Os Contos de Biodak - Mundo Escuro





            Yanna abriu os olhos. Estava tudo embaçado e claro demais. Ouvia risos ao longe, crianças brincando, seu pai martelando alguma coisa lá fora. Tentou se sentar na cama, afastando o cobertor para o lado. Sentia a garganta queimando, e doía ao engolir. A visão continuava turva, mas já conseguia distinguir os móveis espalhados pelo quarto. Uma forte luz entrava pela janela, ofuscando ainda mais tudo ao redor.
            As risadas continuavam. Ela se arrastou para o lado da cama e pousou o pé no chão de madeira. Cambaleou até a porta e abriu, sentindo náuseas ao tentar enxergar com mais nitidez. Devia estar muito doente. Andou por um corredor em forma de arco, apoiando-se no tronco da gigantesca sequoia, na qual a casa havia sido construída. Na medida em que avançava, as risadas ficavam mais fortes e visão ia melhorando. Quando percebeu, já estava na cozinha da casa. Vazia. Panelas sujas na pia, restos de comida espalhados na mesa ao centro, água inundando todo o chão. Sentiu os pés queimarem ao tocar a água. Deu um salto para trás.
- Yanna, pegue logo seu prato! - uma voz inconfundível veio do fundo da cozinha. Era sua mãe.
- Mãe? Você está aí?
- Claro que estou! Vamos, pegue o prato antes que esfrie.
            A visão voltou a embaçar. Yanna sentiu fortes dores nas costas. Era como se estacas estivessem perfurando sua pele, só que de dentro pra fora. Suas pernas cederam, e foi ao chão, gemendo de dor.
- Eu... - tentou dizer. - Mãe... A dor...
- Sei, Yanna. A culpa é sua - disse a voz, soltando uma risada quase inaudível. - Eu falei que iria esfriar. Agora seu irmão terá de comer.

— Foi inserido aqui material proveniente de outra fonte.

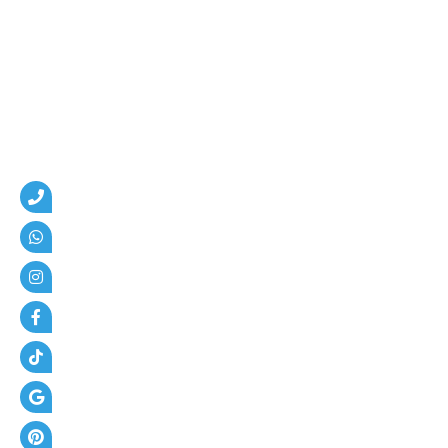
و
ا
ت
ر
+
أ
س
ع
ا
ر
ا
ل
م
ظ
ل
ا
ت
+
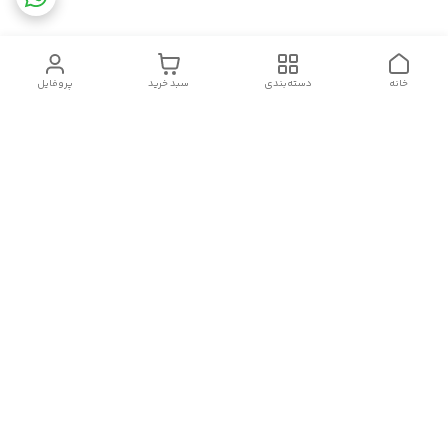
خانه
دسته‌بندی
سبد خرید
پروفایل
دسترسی سریع
تماس با ما
قوانین و مقررات
سیاست حریم خصوصی
درباره ما
شکایات
سلام.چگونه می توانم کمکتان کنم؟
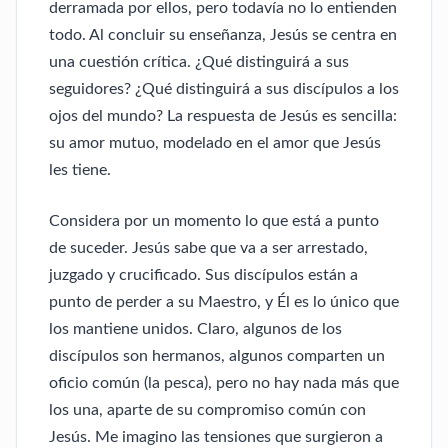
derramada por ellos, pero todavía no lo entienden
todo. Al concluir su enseñanza, Jesús se centra en
una cuestión crítica. ¿Qué distinguirá a sus
seguidores? ¿Qué distinguirá a sus discípulos a los
ojos del mundo? La respuesta de Jesús es sencilla:
su amor mutuo, modelado en el amor que Jesús
les tiene.
Considera por un momento lo que está a punto
de suceder. Jesús sabe que va a ser arrestado,
juzgado y crucificado. Sus discípulos están a
punto de perder a su Maestro, y Él es lo único que
los mantiene unidos. Claro, algunos de los
discípulos son hermanos, algunos comparten un
oficio común (la pesca), pero no hay nada más que
los una, aparte de su compromiso común con
Jesús. Me imagino las tensiones que surgieron a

            Yanna olhou para o lado e viu um garoto se contorcendo no chão, a cabeça batendo repetidamente contra o piso. No mesmo instante o corpo do garoto se incendiou. As risadas se transformaram em gritos e as chamas se alastraram pela cozinha.
- A culpa é sua, toda sua! - a voz da mãe surgia de todos os lados. - Saia daqui, monstro!
            Quando o fogo alcançou as mãos de Yanna, tudo se apagou.


            Lentamente Yanna novamente abriu os olhos. Nada de visão turva, enxergava bem a floresta ao seu redor. Estava deitada sobre uma enorme rocha, coberta de grossas raízes. Ao lado corria um rio, indiferente a tudo que se passava. Pensou ter tido um horrível pesadelo, do qual não se lembrava mais. No entanto, o barulho das águas, o canto dos pássaros, as folhas caindo ao seu redor, era tudo tão familiar. Sentia-se em casa.
            Quis se levantar e ver as correntezas do rio. E foi assim que percebeu. Tentou mover suas mãos, mas no lugar delas encontrou patas com afiadas garras. Olhou para o próprio corpo e sentiu uma dor dilacerar sua garganta. A pele estava coberta de escamas avermelhadas. Seu nariz parecia pegar fogo, e a cada momento sua respiração ofegava mais e mais. Arrastou-se, arranhando as raízes com suas escamas, até chegar à beirada da rocha.
            O rio permanecia quase que inerte logo abaixo. E o reflexo na água foi o que mudou tudo. Uma criatura gigantesca encarava Yanna, com suas narinas bufando fumaça. Os olhos eram enormes e amarelados, e a boca entreaberta revelava longas e perigosas presas. Três chifres curvavam-se para trás, fixados no topo da cabeça. A floresta pareceu se calar enquanto Yanna descobria no que havia se transformado.
            Aos poucos as árvores começaram a se balançar, derrubando boa parte de suas folhas no chão. Logo todo o Oásis de Amdu dançava em reverência à Yanna, a nova Senhora dos Dragões de Amdu, sucessora de Ghiardo e última de sua espécie.
            Seus olhos, outrora cegos, agora enxergavam outro mundo, escuro, muito diferente do visto por aquela pequena menina de cabelos loiros. Ela ergueu a cabeça e bateu suas asas, levantando consigo as folhas a sua volta. Alçou voo para acima das copas das árvores, e continuou rasgando os céus, subindo até a floresta se tornar um pequeno ponto no meio do deserto. Observou toda a região ao redor, sem parar de bater as asas. Então algo explodiu em sua garganta, forçando-a soltar uma longa labareda de fogo, incendiando o céu de Amdu.
            O Oásis havia conseguido. Seu último desejo fora realizado. Yanna traria de volta o terror dos antigos dragões. O reinado dos Grandes Alados estava para recomeçar.